The second problematic aspect which I’m not 100% I have a good solution for, relates to how the data is discretised into a grid.

texture(iChannel0,(COORD)/iResolution.xy) is the ShaderToy’s texture sample. For a RWBuffer<float4> in a compute shader, we have to directly index the texture by ID.
_Lookup[uint2(coord.x, coord.y)] is what I have (where _Lookup is the input buffer). The key part here is casting a float2 position into a unit2 lookup index. This cast truncates each component, thus removing the fraction. This loss of fraction appears to bias the simulation in one direction.

To address this, I’ve rounded – round(positionGuess) – the sample of the position guess, so the cast to uint2 doesn’t lose velocity in our sim. The issue here however is that we likely gain velocity. I’ve yet to fully understand the implications of this, but this is the best I have for now.

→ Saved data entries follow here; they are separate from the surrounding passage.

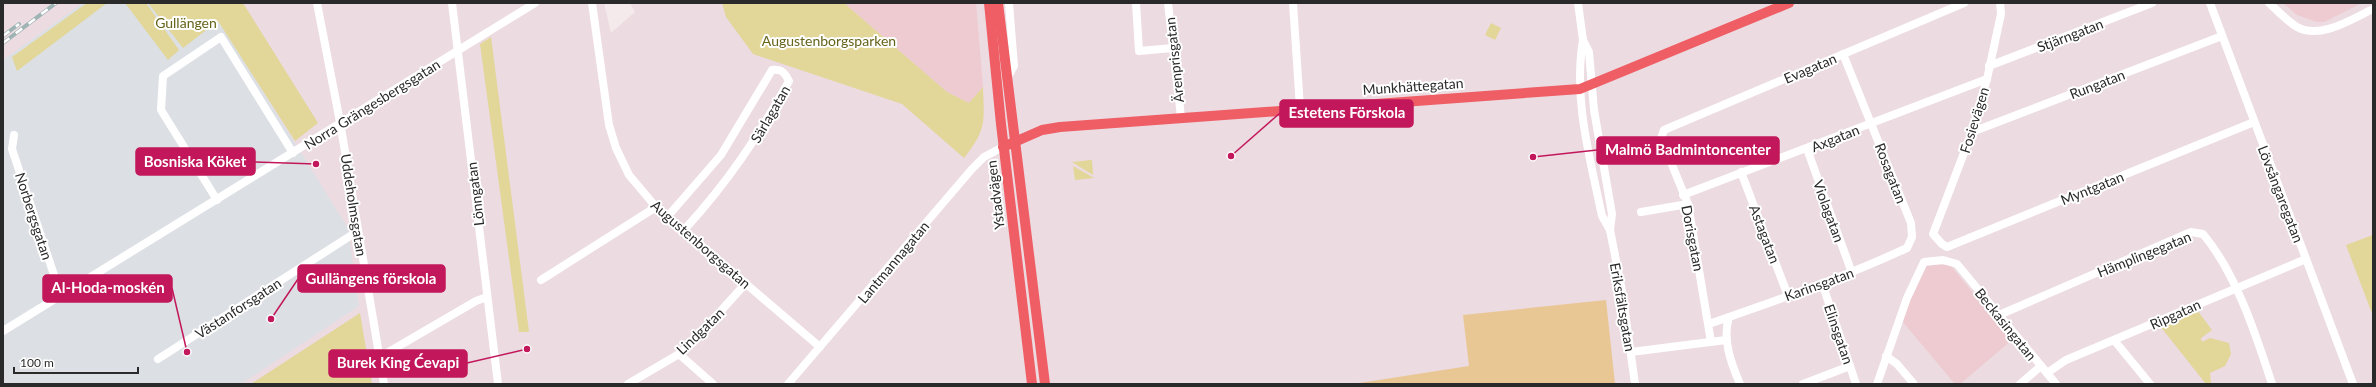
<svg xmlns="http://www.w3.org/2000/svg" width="2376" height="387" font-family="Lato,sans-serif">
	<rect width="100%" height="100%" fill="#ecdbe0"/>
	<path fill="#dce0e4" d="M83,3H208L348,228L359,306L241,384H3V60Z"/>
	<g fill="#edcbd0">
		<path d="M844,3H976L983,87L969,103L947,92Z"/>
		<path d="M2283,3H2362L2324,22H2317L2297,15Z"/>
		<path d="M1925,264L1950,265L2012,340L1960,384H1955L1903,322L1908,300Z"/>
	</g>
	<g fill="#e2d698">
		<path d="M87,3H107L17,71L12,57Z"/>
		<path d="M125,3H146L179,50L168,60Z"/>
		<path d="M148,3H243L318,123L295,141L218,21L183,48Z"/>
		<path d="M722,3H844L947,92L969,103L983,87C984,122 987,129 964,158L902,104L753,54L726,17Z"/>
		<path d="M1491,23L1501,28L1495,40L1485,35Z"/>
		<path d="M491,37L529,332H519L480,44Z"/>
		<path d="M1092,160L1093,175L1072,162L1091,160Z"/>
		<path d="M1073,166L1094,178L1075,180Z"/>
		<path d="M2373,235V316L2346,245Z"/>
		<path d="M120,274L127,287L116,294L108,280Z"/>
		<path d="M2197,310L2212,330L2201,338L2202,342L2210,338L2229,343L2231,354L2225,366L2210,373L2211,384H2206L2160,326Z"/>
		<path d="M360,313L372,384H251Z"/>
	</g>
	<path fill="#e9c794" d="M1606,300L1615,384H1353L1469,366L1463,315Z"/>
	<path fill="#f4e9eb" d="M604,3H630L635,12L611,33Z"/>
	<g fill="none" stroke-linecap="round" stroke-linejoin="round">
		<g stroke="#fff" stroke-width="8">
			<path d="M317,3L340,122L384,384"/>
			<path d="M452,3L498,384"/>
			<path d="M592,3L609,125L616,148L629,175L656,207L820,347"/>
			<path d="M1136,3L1139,51L1173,48"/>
			<path d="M1168,3L1181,117"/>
			<path d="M1293,3L1300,108"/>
			<path d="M1578,3L1583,40L1589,52L1594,110L1612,214L1610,230"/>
			<path d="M2000,3L2001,14L1987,79L1972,132L1933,234L1942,244L1947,247L2254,122"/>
			<path d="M2210,3L2353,384"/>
			<path d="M2269,3C2278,11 2287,21 2297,27C2320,40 2352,19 2373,9"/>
			<path d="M1583,40C1573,99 1590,158 1602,216L1610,230L1622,291L1635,384"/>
			<path d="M1989,66L2152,3"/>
			<path d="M1007,78L1014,66L1009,3"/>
			<path d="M1972,132L2222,36"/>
			<path d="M14,135L12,149L61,296"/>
			<path d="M1807,149L1852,273"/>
			<path d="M1741,172L1788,296"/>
			<path d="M1683,195L1987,79"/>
			<path d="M217,200L161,110L163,76L221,37L293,153"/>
			<path d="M1641,212L1688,204"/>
			<path d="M668,216L721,155L772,70C782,69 785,73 789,81C757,138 729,181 684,230"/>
			<path d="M541,280L656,207"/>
			<path d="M1822,283L1856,384"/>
			<path d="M1999,315L2191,232L2203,234C2236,273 2256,335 2272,384"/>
			<path d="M1709,324L1729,317"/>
			<path d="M3,331L535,3"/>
			<path d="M2114,340L2150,384"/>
			<path d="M1711,342L1688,204L1661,138L1664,130L1964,3"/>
			<path d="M1631,352L1726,340"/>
			<path d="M679,354L713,384"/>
			<path d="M1886,356L1897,364L1914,384"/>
			<path d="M380,357L476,301L487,297"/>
			<path d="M158,359L358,231"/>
			<path d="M2047,373L2066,360L2306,259"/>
			<path d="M628,384L679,354L692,343L746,283"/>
			<path d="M788,384L972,169L984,157L1003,147"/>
			<path d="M1740,384C1731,363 1722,339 1729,317C1789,296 1849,275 1907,248L1912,237L1911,223L1843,54"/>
			<path d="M1803,384L1850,366"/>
			<path d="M1877,384L1907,298L1924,262L1943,260L1957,264L2056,384"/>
			<path d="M2020,384L2041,366"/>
		</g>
		<g stroke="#ef5d65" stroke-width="10">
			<path d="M989,3L1001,124L1032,384"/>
			<path d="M998,3L1045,384"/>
			<path d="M1003,147L1042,130L1060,127L1580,89L1789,3"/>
		</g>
		<defs>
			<g id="rail">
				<path d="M3,36L19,24"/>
				<path d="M3,43L56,3"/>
			</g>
		</defs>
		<use href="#rail" stroke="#9eb3b4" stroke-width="4"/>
		<use href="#rail" stroke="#fff" stroke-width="2.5" stroke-dasharray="8" stroke-linecap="butt"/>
	</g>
	<g text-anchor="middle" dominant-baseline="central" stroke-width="4" stroke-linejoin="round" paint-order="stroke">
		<g font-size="14" fill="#66631a" stroke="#fff">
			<text x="186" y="22">Gullängen</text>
			<text x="829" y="40">Augustenborgsparken</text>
		</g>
		<g font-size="14" fill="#2a2a2a" stroke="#fff">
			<text transform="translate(2070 35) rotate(-21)">Stjärngatan</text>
			<text transform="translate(1174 60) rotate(-96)">Ärenprisgatan</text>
			<text transform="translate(1810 68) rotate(-23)">Evagatan</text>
			<text transform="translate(2097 84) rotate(-21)">Rungatan</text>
			<text transform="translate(1413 86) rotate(-4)">Munkhättegatan</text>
			<text transform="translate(372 104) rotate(-32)">Norra Grängesbergsgatan</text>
			<text transform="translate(770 114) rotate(-60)">Särlagatan</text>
			<text transform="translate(1974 120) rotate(-73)">Fosievägen</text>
			<text transform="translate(1835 138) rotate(-22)">Axgatan</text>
			<text transform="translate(1891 173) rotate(69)">Rosagatan</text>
			<text transform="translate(2092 188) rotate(-22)">Myntgatan</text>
			<text transform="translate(475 194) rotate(-97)">Lönngatan</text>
			<text transform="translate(2281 194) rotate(69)">Lövsångaregatan</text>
			<text transform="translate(995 195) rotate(-97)">Ystadvägen</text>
			<text transform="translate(354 205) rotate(81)">Uddeholmsgatan</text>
			<text transform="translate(1829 211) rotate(70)">Violagatan</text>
			<text transform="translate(34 216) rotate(72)">Norbergsgatan</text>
			<text transform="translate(1765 234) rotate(69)">Astagatan</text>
			<text transform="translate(1693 238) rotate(79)">Dorisgatan</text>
			<text transform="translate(701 244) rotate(41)">Augustenborgsgatan</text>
			<text transform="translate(2144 254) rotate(-22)">Hämplingegatan</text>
			<text transform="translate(893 262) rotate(-50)">Lantmannagatan</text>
			<text transform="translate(1819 284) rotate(-20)">Karinsgatan</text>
			<text transform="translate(1623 307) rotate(80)">Eriksfältsgatan</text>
			<text transform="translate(238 308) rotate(-33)">Västanforsgatan</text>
			<text transform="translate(2175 314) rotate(-24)">Ripgatan</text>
			<text transform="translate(2006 324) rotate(51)">Beckasingatan</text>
			<text transform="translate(700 331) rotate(-44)">Lindgatan</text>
			<text transform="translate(1839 334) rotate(71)">Elinsgatan</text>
		</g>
	</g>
	<path fill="none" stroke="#c2185b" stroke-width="1.5" d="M1231 156L1280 113M1533 157L1597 150M316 164L255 162M271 319L298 279M187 352L172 288M527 349L467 363"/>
	<g fill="#c2185b" stroke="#fff" stroke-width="1.5">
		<circle cx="1231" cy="156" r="4"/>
		<circle cx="1533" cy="157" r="4"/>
		<circle cx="316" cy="164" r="4"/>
		<circle cx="271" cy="319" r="4"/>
		<circle cx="187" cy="352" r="4"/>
		<circle cx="527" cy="349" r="4"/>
	</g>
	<g fill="#c2185b" stroke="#c2185b" stroke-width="1.5">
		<rect x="1280" y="100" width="133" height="27" rx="4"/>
		<rect x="1597" y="137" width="182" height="27" rx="4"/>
		<rect x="136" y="148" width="119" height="27" rx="4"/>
		<rect x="298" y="265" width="147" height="27" rx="4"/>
		<rect x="43" y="275" width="129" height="27" rx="4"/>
		<rect x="329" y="350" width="138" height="27" rx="4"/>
	</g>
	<g font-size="15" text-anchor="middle" font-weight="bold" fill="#fff">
		<text x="1347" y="118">Estetens Förskola</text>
		<text x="1688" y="155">Malmö Badmintoncenter</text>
		<text x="195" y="167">Bosniska Köket</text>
		<text x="371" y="284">Gullängens förskola</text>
		<text x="108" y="293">Al-Hoda-moskén</text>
		<text x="398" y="368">Burek King Ćevapi</text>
	</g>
	<rect width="2376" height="387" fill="none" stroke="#2a2a2a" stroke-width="8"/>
	<path d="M14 367v6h124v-6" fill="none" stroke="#2a2a2a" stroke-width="2"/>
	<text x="20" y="367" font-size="12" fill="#2a2a2a" stroke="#ffffff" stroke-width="3" paint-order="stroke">100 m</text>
</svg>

Where Things Currently Are

I’ve not been particularly scientific in my documentation of progress. The following examples are for illustration, and cannot be used for accurate debugging as I don’t exactly recall the state of the simulation and algorithm at each point.

The above gif shows one of the more successful examples of the disordered energy of my simulation so far. It has a fluid feel to it, but it’s clearly not right. The fluid velocities seem massively biased to right (which I assume was the fractional loss on the advection in the Field() function), and some other general odd behaviours.

In an effort to debug things, I’ve stepped the resolution down to see if I can better trace the journey of the fluid through individual cells. Ideally this disordered energy should gradually diffuse into consistent shaders of grey, however I’m left with a chess-board-like final state. It seems like a rounding issue with my Field() function (since using round()…), but I’ve yet been able to confirm this to a satisfactory degree.

Thankfully with this low resolution, it becomes possible to print out data in a readable way. Above image is for demonstration purposes only as I’ve not yet been able to learn anything from this beyond the obvious (it’s not right).

At a high resolution, a view of my ordered energy; I can also get some some pretty impressive (/s) zebra stripes. These wild oscillations of energy are what I’ve taken to calling “discontinuities” in my simulation, and are part of my future plans for debugging.

Conclusion So Far

At this point, the code from Wyatt’s ShaderToy have largely been copied verbatim (save necessary changes), and I still don’t have as stable-a simulation as I’ve been copying. So at this point, after a handful of 2-hour stints, I’ve come to the conclusion I need a much better understanding of the problem as a whole.

This NASA page from the Glenn Research Centre seems to point at some more generic pitfalls of this type of simulation, and offers next steps in my journey. I’ve also earmarked this blog post from Shahriar Shahrabi as it seems like another accessible route into this study with a much more domain-appropriate explainer for fluid simulation.

But until then, I need to draw a line under this before returning to work from a 3-week break, in case I don’t return for a little while again.